##### Entries provided #####

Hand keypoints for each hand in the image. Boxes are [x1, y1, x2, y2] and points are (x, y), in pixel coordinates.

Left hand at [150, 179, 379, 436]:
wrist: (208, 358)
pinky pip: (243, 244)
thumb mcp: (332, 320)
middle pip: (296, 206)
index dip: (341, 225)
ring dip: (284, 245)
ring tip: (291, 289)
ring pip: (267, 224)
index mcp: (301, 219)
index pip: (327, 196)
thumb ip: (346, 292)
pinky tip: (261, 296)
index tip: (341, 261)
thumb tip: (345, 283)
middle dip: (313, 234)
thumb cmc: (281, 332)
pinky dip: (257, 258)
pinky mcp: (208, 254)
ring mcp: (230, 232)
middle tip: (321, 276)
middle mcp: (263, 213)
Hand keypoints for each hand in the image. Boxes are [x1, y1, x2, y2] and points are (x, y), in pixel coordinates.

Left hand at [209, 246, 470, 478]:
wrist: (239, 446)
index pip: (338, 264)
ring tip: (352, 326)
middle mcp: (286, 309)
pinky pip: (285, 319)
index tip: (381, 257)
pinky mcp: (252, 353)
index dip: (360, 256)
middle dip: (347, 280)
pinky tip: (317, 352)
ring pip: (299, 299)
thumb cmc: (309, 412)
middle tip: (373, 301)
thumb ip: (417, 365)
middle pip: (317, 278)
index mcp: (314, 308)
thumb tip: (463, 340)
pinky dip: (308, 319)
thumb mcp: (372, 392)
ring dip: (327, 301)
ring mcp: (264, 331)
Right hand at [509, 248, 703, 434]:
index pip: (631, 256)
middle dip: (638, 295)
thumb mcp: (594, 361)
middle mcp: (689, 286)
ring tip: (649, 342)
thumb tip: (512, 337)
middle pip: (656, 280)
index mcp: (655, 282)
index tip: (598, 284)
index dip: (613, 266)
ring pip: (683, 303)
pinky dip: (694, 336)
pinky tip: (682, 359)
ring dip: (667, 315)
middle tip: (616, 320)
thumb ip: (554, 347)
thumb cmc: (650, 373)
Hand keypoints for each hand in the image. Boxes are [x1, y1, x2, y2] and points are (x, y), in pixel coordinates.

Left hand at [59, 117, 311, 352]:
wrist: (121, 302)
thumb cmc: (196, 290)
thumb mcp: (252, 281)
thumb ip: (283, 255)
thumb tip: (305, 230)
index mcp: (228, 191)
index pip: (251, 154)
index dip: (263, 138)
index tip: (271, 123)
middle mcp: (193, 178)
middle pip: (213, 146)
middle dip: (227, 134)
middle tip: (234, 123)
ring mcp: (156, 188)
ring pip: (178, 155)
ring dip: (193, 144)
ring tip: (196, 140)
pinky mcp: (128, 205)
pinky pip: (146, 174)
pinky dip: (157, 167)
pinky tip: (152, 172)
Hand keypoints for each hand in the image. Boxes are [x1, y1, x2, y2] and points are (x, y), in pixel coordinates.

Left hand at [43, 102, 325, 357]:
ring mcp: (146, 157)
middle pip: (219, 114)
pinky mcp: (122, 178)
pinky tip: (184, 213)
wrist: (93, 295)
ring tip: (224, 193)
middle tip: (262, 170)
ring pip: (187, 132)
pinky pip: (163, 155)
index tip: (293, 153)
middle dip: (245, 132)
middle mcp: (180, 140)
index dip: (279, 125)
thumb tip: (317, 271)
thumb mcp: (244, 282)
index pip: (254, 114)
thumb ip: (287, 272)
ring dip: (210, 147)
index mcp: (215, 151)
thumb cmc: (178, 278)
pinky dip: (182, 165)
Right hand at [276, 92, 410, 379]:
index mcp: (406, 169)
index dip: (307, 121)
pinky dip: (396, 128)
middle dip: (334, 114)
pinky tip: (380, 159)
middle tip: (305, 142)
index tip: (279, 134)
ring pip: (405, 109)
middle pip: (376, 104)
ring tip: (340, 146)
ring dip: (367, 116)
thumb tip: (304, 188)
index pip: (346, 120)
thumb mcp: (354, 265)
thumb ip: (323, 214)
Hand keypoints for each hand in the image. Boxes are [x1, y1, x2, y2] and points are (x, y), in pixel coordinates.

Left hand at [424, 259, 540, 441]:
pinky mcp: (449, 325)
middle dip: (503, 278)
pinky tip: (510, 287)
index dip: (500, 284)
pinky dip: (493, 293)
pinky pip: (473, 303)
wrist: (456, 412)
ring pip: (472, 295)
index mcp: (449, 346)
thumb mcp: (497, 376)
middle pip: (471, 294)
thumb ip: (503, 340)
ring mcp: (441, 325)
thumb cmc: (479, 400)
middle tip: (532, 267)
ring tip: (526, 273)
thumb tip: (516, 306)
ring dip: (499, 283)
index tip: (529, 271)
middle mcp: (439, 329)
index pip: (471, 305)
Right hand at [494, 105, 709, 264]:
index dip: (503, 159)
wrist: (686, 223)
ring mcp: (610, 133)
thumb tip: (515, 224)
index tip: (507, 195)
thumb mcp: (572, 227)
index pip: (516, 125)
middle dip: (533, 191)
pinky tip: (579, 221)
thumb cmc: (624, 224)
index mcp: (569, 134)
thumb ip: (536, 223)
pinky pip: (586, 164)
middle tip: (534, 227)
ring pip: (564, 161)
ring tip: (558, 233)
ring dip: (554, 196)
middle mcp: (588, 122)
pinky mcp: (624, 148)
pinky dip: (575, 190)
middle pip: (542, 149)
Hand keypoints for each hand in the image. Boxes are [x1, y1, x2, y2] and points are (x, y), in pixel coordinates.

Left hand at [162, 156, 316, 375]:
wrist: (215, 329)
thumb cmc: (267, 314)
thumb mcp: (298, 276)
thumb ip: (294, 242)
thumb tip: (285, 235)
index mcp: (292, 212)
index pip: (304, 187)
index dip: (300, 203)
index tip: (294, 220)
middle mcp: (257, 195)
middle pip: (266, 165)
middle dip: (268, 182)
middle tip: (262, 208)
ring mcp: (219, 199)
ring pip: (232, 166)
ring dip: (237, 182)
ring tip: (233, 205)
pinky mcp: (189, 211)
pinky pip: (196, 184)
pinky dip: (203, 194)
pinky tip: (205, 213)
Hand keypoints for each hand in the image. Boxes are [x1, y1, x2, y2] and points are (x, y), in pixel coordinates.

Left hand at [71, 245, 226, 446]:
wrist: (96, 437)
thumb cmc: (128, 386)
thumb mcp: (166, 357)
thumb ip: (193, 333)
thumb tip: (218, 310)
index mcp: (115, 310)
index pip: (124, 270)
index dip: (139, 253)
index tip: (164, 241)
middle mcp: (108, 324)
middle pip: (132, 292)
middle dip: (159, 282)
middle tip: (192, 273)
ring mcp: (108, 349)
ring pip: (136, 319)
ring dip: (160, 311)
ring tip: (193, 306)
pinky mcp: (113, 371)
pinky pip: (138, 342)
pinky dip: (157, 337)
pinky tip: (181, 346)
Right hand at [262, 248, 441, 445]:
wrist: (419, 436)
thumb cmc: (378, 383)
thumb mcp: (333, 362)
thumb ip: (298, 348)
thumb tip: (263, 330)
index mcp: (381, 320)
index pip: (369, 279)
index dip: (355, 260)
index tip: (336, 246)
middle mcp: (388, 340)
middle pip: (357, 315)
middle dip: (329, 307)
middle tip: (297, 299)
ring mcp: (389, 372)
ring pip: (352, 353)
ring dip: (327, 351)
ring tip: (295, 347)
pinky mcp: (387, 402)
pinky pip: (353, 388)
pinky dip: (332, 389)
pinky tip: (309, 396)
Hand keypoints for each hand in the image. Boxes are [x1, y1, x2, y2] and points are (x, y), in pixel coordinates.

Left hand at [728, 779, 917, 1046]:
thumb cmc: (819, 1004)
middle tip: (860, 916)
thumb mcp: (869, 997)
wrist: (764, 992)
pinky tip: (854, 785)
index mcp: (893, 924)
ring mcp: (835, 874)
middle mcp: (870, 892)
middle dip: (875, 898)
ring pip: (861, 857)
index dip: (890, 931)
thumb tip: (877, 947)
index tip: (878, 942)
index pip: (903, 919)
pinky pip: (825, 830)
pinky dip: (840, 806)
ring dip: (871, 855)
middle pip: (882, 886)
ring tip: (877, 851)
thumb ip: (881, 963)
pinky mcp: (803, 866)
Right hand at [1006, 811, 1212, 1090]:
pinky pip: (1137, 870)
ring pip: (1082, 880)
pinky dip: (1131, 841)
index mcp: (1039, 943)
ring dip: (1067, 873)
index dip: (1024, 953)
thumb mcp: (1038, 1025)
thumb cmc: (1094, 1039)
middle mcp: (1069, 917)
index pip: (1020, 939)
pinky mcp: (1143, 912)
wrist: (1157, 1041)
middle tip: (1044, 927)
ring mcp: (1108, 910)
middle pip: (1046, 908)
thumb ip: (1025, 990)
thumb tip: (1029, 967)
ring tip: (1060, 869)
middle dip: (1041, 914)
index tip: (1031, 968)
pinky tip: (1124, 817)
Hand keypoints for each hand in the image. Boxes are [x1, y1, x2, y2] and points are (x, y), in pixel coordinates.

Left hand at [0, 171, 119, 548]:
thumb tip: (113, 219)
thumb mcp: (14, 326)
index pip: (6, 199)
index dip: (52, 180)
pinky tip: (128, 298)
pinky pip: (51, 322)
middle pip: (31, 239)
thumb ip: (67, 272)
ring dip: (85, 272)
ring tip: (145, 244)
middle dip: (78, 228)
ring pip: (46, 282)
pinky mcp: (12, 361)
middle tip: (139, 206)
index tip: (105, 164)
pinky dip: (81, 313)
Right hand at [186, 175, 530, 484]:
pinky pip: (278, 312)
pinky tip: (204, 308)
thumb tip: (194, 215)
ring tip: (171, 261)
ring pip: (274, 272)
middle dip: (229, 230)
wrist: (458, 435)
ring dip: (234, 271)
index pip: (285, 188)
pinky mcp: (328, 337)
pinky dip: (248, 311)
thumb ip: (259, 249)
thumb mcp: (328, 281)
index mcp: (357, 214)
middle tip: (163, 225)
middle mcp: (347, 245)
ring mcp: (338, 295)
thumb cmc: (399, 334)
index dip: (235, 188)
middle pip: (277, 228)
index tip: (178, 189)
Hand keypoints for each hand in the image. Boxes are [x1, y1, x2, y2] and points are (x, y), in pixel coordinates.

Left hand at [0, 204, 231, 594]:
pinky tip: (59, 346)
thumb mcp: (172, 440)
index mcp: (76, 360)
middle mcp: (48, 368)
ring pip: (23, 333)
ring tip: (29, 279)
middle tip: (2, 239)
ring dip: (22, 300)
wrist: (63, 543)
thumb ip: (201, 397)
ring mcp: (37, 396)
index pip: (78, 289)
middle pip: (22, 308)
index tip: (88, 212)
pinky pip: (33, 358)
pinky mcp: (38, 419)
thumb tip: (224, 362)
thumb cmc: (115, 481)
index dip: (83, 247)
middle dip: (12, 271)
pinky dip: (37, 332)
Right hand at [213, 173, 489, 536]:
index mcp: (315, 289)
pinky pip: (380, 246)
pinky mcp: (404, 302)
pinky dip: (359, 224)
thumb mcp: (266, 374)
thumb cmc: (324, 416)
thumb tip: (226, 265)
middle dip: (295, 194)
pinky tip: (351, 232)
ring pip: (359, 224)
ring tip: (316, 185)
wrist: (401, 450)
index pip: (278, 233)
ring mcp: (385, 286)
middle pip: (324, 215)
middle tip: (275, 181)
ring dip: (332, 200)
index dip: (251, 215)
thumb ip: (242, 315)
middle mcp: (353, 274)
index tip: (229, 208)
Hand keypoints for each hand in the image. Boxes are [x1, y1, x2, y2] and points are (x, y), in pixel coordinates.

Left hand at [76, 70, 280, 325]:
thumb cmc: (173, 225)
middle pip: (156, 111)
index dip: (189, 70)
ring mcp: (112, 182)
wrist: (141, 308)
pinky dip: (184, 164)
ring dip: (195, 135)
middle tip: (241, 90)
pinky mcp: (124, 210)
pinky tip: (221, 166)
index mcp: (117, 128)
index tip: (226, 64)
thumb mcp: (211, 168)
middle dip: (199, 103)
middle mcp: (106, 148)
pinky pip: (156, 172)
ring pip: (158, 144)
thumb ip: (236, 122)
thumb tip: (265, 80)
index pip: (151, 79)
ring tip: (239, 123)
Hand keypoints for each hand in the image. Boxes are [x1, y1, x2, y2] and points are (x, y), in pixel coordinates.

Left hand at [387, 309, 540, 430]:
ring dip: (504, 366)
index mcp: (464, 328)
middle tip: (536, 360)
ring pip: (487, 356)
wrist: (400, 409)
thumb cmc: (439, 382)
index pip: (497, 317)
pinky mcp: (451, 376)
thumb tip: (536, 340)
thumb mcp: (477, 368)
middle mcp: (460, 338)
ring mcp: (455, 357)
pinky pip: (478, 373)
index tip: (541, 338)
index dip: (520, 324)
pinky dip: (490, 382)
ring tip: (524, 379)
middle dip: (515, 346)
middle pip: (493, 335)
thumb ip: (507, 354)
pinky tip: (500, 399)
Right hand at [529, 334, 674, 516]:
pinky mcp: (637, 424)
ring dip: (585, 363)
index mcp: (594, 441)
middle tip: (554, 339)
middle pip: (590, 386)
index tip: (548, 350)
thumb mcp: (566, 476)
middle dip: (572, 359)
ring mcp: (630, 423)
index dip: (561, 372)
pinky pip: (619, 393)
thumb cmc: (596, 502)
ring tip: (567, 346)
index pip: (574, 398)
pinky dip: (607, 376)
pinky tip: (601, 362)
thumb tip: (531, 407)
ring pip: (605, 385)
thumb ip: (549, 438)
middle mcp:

#####

Each line of the data above containing the string "Right" is to be copied.

Right hand at [509, 248, 703, 434]:
Right hand at [276, 92, 410, 379]:
Right hand at [494, 105, 709, 264]:
Right hand at [262, 248, 441, 445]:
Right hand at [1006, 811, 1212, 1090]:
Right hand at [186, 175, 530, 484]:
Right hand at [213, 173, 489, 536]:
Right hand at [529, 334, 674, 516]:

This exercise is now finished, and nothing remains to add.